Nothrotheriops is a genus of Pleistocene ground sloth found in North and South America. This genus of bear-sized xenarthran was related to the much larger, and far more famous Megatherium, although it has recently been placed in a different family, Nothrotheriidae.[1]

Contents

Discovery and species

Fossils of the best-known species, the Shasta ground sloth (N. shastensis), have been found throughout western North America, especially in the American Southwest. The most famous specimen was recovered from a lava tube at Aden Crater in New Mexico and was found to still have hair and tendon preserved.[2] This nearly complete specimen is on display at the Yale Peabody Museum of Natural History in New Haven, Connecticut. Numerous dung boluses belonging to Nothrotheriops have also been found throughout the southwestern United States and have provided an insight into the diet of these extinct animals.

Although N. shastensis was one of the smallest ground sloth species, it still reached 2.75 meters from head to tail and weighed 250 kg (one-quarter of a tonne) - much smaller than some of its contemporary species such as the Eremotherium, which could easily weigh over two tons and be 6 meters long.[3] It had large, stout hindlegs and a powerful, muscular tail that it used to form a supporting tripod whenever it shifted from a quadrupedal stance to a bipedal one (i.e. Eremotherium).[4]

Ecology

Nothrotheriops shastensis behaved like all typical ground sloths of North and South Americas, feeding on various plants like the Desert Globemallow, cacti, and yucca. It was hunted by various local predators, like the Smilodon, from which the sloths may have defended themselves by standing upright on hindlegs and tail and swiping with their long foreclaws, like its distant relative Megatherium, as conjectured in the BBC series Walking with Beasts. The same claws could also been used as tools to reach past the plant spines and grab softer flowers and fruits. Also, the Shasta ground sloth may have had a prehensile tongue (like a giraffe) to strip leaves off branches.[4]

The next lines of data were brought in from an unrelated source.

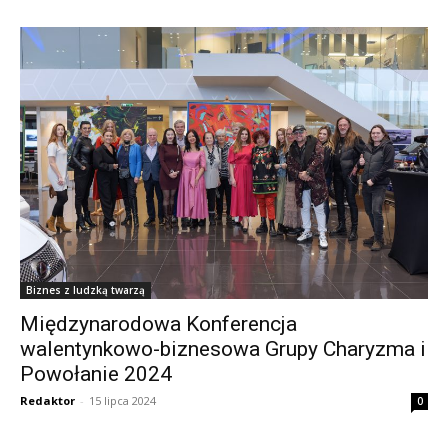
Biznes z ludzką twarzą
Międzynarodowa Konferencja
walentynkowo-biznesowa Grupy Charyzma i
Powołanie 2024
Redaktor
-
15 lipca 2024
0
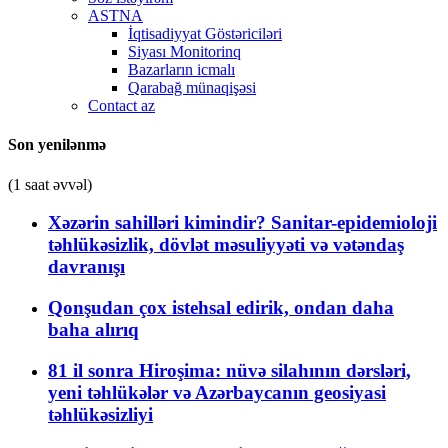
ASTNA
İqtisadiyyat Göstəriciləri
Siyası Monitorinq
Bazarların icmalı
Qarabağ münaqişəsi
Contact az
Son yenilənmə
(1 saat əvvəl)
Xəzərin sahilləri kimindir? Sanitar-epidemioloji
təhlükəsizlik, dövlət məsuliyyəti və vətəndaş
davranışı
Qonşudan çox istehsal edirik, ondan daha
baha alırıq
81 il sonra Hiroşima: nüvə silahının dərsləri,
yeni təhlükələr və Azərbaycanın geosiyasi
təhlükəsizliyi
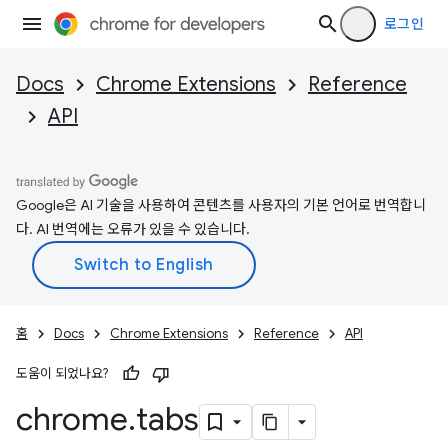
로그인
Docs
Chrome Extensions
Reference
API
Google은 AI 기술을 사용하여 콘텐츠를 사용자의 기본 언어로 번역합니
다. AI 번역에는 오류가 있을 수 있습니다.
홈
Docs
Chrome Extensions
Reference
API
도움이 되었나요?
chrome
.
tabs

This species' ancestry dates back to the Miocene. Shasta ground sloths migrated to North America from South America during the Irvingtonian about 1 MYA. This species' range came as far north as the Canadian province of Alberta, making it one of the most northerly species of its clan, which otherwise lived primarity in the southern region of the North American continent, i.e. the states Texas, South Carolina and Florida.[3]

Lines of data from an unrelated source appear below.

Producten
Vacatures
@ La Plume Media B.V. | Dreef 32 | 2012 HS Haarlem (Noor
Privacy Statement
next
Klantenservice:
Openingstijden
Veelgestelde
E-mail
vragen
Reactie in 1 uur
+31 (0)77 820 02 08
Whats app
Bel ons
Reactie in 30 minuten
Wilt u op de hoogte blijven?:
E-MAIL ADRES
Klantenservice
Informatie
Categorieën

The best known historical specimen was found in a lava tube at Aden Crater in New Mexico; it was found with hair and tendon still preserved.[2] Also, prolonged period of search at Rampart Cave have revealed a plentiful amount of the sloth's hair and dung, which allowed the scientists both to use radiocarbon dating techniques to establish when it lived.[4]

References

  1. ^ Muizon, C. de; McDonald, H. G.; Salas, R.; Urbina, M. (June 2004). "The Youngest Species of the Aquatic Sloth Thalassocnus and a Reassessment of the Relationships of the Nothrothere Sloths (Mammalia: Xenarthra)". Journal of Vertebrate Paleontology (Society of Vertebrate Paleontology) 24 (2): 387–397. doi:10.1671/2429a. http://www.bioone.org/doi/abs/10.1671/2429a. Retrieved 2009-01-29. 
  2. ^ a b Lull, S. 1929. A remarkable ground sloth. Memoirs of the Peabody Museum of Yale University, 3: 1-39.
  3. ^ a b Lange, Ian M., Ice Age Mammals of North America: A Guide to the Big, the Hairy, and the Bizarre, Mountain Press Publishing Company, 2002. Pg. 83, 85
  4. ^ a b c Barton Miles & Co., Prehistoric America. A journey through the Ice Age and beyond. BBC publishing, 2002. Pg 108-9.